> **WRITTEN TASK**
Copy each of the following lines without altering a single character.

> **INPUT FOR THIS TASK**
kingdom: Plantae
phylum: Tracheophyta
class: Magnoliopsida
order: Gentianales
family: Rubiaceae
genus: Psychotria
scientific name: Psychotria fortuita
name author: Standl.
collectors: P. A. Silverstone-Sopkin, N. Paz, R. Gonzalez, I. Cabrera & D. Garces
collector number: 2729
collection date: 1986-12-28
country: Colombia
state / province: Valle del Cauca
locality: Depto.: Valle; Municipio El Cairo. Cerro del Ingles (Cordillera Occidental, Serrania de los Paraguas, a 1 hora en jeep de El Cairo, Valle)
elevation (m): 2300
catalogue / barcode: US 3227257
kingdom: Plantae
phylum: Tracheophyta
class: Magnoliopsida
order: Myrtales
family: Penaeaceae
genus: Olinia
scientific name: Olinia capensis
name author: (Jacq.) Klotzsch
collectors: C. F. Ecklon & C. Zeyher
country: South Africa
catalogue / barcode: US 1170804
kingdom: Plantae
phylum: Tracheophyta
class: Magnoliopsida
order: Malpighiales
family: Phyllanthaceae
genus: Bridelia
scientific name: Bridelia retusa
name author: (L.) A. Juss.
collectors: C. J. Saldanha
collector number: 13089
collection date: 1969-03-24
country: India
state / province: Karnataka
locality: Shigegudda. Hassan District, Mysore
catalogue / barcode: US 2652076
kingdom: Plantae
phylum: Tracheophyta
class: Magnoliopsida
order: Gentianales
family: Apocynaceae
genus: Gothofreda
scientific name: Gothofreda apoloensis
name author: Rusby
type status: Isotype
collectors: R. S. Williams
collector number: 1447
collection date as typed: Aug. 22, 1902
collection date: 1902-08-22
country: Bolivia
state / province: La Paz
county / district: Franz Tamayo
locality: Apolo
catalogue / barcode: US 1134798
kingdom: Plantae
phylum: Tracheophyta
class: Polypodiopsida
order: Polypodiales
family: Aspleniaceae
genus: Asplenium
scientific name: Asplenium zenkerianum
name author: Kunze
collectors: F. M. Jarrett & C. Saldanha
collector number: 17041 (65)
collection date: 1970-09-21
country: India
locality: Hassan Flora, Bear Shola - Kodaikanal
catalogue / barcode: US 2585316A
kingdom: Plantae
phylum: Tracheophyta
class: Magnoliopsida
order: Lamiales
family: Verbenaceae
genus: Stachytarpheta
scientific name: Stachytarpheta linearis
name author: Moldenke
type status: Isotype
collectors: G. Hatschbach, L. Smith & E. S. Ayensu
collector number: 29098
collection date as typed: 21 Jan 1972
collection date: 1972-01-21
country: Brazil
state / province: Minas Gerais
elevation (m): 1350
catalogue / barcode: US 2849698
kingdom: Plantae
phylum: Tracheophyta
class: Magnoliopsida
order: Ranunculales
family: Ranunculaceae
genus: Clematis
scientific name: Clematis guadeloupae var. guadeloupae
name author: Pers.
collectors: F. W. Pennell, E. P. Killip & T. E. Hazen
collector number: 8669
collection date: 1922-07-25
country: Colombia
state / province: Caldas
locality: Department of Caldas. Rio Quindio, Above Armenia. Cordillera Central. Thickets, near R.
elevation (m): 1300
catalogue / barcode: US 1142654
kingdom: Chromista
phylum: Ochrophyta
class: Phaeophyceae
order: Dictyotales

> **ANSWER IN FULL**
kingdom: Plantae
phylum: Tracheophyta
class: Magnoliopsida
order: Gentianales
family: Rubiaceae
genus: Psychotria
scientific name: Psychotria fortuita
name author: Standl.
collectors: P. A. Silverstone-Sopkin, N. Paz, R. Gonzalez, I. Cabrera & D. Garces
collector number: 2729
collection date: 1986-12-28
country: Colombia
state / province: Valle del Cauca
locality: Depto.: Valle; Municipio El Cairo. Cerro del Ingles (Cordillera Occidental, Serrania de los Paraguas, a 1 hora en jeep de El Cairo, Valle)
elevation (m): 2300
catalogue / barcode: US 3227257
kingdom: Plantae
phylum: Tracheophyta
class: Magnoliopsida
order: Myrtales
family: Penaeaceae
genus: Olinia
scientific name: Olinia capensis
name author: (Jacq.) Klotzsch
collectors: C. F. Ecklon & C. Zeyher
country: South Africa
catalogue / barcode: US 1170804
kingdom: Plantae
phylum: Tracheophyta
class: Magnoliopsida
order: Malpighiales
family: Phyllanthaceae
genus: Bridelia
scientific name: Bridelia retusa
name author: (L.) A. Juss.
collectors: C. J. Saldanha
collector number: 13089
collection date: 1969-03-24
country: India
state / province: Karnataka
locality: Shigegudda. Hassan District, Mysore
catalogue / barcode: US 2652076
kingdom: Plantae
phylum: Tracheophyta
class: Magnoliopsida
order: Gentianales
family: Apocynaceae
genus: Gothofreda
scientific name: Gothofreda apoloensis
name author: Rusby
type status: Isotype
collectors: R. S. Williams
collector number: 1447
collection date as typed: Aug. 22, 1902
collection date: 1902-08-22
country: Bolivia
state / province: La Paz
county / district: Franz Tamayo
locality: Apolo
catalogue / barcode: US 1134798
kingdom: Plantae
phylum: Tracheophyta
class: Polypodiopsida
order: Polypodiales
family: Aspleniaceae
genus: Asplenium
scientific name: Asplenium zenkerianum
name author: Kunze
collectors: F. M. Jarrett & C. Saldanha
collector number: 17041 (65)
collection date: 1970-09-21
country: India
locality: Hassan Flora, Bear Shola - Kodaikanal
catalogue / barcode: US 2585316A
kingdom: Plantae
phylum: Tracheophyta
class: Magnoliopsida
order: Lamiales
family: Verbenaceae
genus: Stachytarpheta
scientific name: Stachytarpheta linearis
name author: Moldenke
type status: Isotype
collectors: G. Hatschbach, L. Smith & E. S. Ayensu
collector number: 29098
collection date as typed: 21 Jan 1972
collection date: 1972-01-21
country: Brazil
state / province: Minas Gerais
elevation (m): 1350
catalogue / barcode: US 2849698
kingdom: Plantae
phylum: Tracheophyta
class: Magnoliopsida
order: Ranunculales
family: Ranunculaceae
genus: Clematis
scientific name: Clematis guadeloupae var. guadeloupae
name author: Pers.
collectors: F. W. Pennell, E. P. Killip & T. E. Hazen
collector number: 8669
collection date: 1922-07-25
country: Colombia
state / province: Caldas
locality: Department of Caldas. Rio Quindio, Above Armenia. Cordillera Central. Thickets, near R.
elevation (m): 1300
catalogue / barcode: US 1142654
kingdom: Chromista
phylum: Ochrophyta
class: Phaeophyceae
order: Dictyotales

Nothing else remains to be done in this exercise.